Его пальцы гладят мою ладонь, а после он прижимает её к своему лицу, и мы просто долго-долго смотрим друг на друга.
— Зачем ты сделала это, Тата?
— Ты бы сделал тоже самое, — отражаю невозмутимо, и ответить ему на это нечего.
— Ты хоть представляешь, что я испытал, когда понял, что в тебя стреляли?
— Стреляли в тебя. Кто? Человека в маске поймали? — выражаю надежду на это.
— Макс очень быстро среагировал. Он бросился за ним в толпу. Догнал, повалил на землю. Со слов свидетелей, сам едва пулю не выхватил. Благо, армейская подготовка помогла сложить эту тварь.
— Кто? — повторяю свой вопрос, ведь он не даёт мне покоя уже вторые сутки.
— Горозия-младший.
— Что? — таращусь на него в шоке, широко распахнув глаза.
Непроизвольно дёрнувшись, кашляю и тут же морщусь от дикой боли в груди.
— Тихо-тихо. Врача позвать? — обеспокоенно вскакивает со стула.

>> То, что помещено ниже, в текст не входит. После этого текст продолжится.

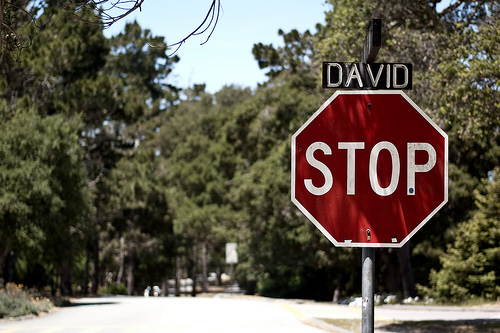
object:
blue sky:
[189, 50, 241, 78]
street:
[2, 293, 498, 330]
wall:
[204, 133, 275, 194]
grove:
[0, 0, 499, 308]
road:
[97, 300, 259, 329]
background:
[26, 5, 478, 309]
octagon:
[291, 90, 450, 249]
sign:
[318, 61, 416, 91]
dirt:
[388, 320, 494, 329]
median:
[300, 312, 495, 322]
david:
[321, 61, 413, 89]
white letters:
[303, 141, 436, 197]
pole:
[359, 248, 376, 333]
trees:
[146, 84, 250, 294]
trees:
[0, 89, 97, 306]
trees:
[65, 1, 173, 294]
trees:
[426, 166, 498, 300]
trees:
[218, 81, 289, 289]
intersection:
[94, 300, 301, 331]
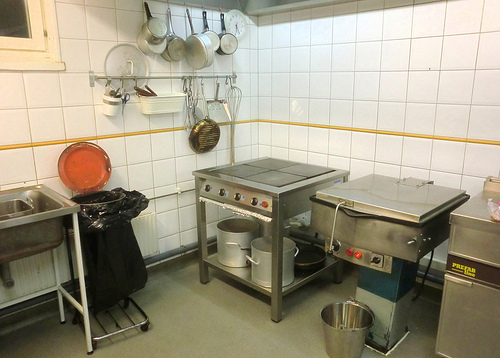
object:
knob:
[371, 256, 381, 264]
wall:
[0, 0, 500, 308]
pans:
[160, 8, 189, 63]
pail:
[318, 296, 375, 358]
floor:
[165, 323, 302, 358]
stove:
[308, 174, 471, 356]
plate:
[57, 141, 111, 194]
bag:
[65, 186, 150, 317]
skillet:
[188, 84, 221, 154]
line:
[259, 119, 499, 147]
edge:
[1, 34, 34, 41]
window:
[0, 0, 33, 40]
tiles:
[331, 44, 356, 72]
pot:
[185, 9, 215, 70]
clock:
[224, 9, 247, 38]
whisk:
[224, 86, 243, 166]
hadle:
[144, 2, 154, 19]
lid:
[104, 44, 149, 95]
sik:
[0, 183, 96, 355]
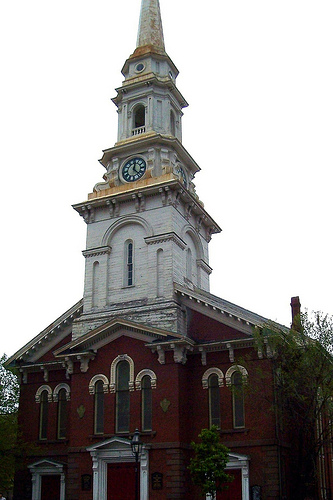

Отрицательно качаю головой.
— Точно?
Зажмуриваюсь, кивая, и ещё с минуту перевариваю полученную информацию.
Леван? Это был он?
— Давай мы потом обсудим это. Ты сейчас не в том состоянии, чтобы…
— Расскажи, — сиплю настойчиво, пытаясь выровнять дыхание.
— Ладно, но ты пообещай не волноваться. Тебе нельзя.
Возвращается на место и снова берёт меня за руку.
— В общем, если по порядку, Алефтина Третьякова была моей фанаткой на протяжении нескольких лет. Я был у неё в квартире вчера.
— И что там?
— Стенд с моими фотографиями. Все стены обклеены плакатами и постерами. Мерч в несусветном количестве. Десятки дисков с видео, отснятыми в туре.
— Это она их присылала?
— Да. Она следила за мной. Здесь, в Москве, и за её пределами. А ещё вела дневник, в котором писала о том, что мы с ней скоро встретимся и якобы опять будем вместе.
Резко вспоминается та её фраза про должность концертного директора. «Как же долго я к ней шла».
— Аля устроилась на лейбл неслучайно, — не спрашиваю, констатирую.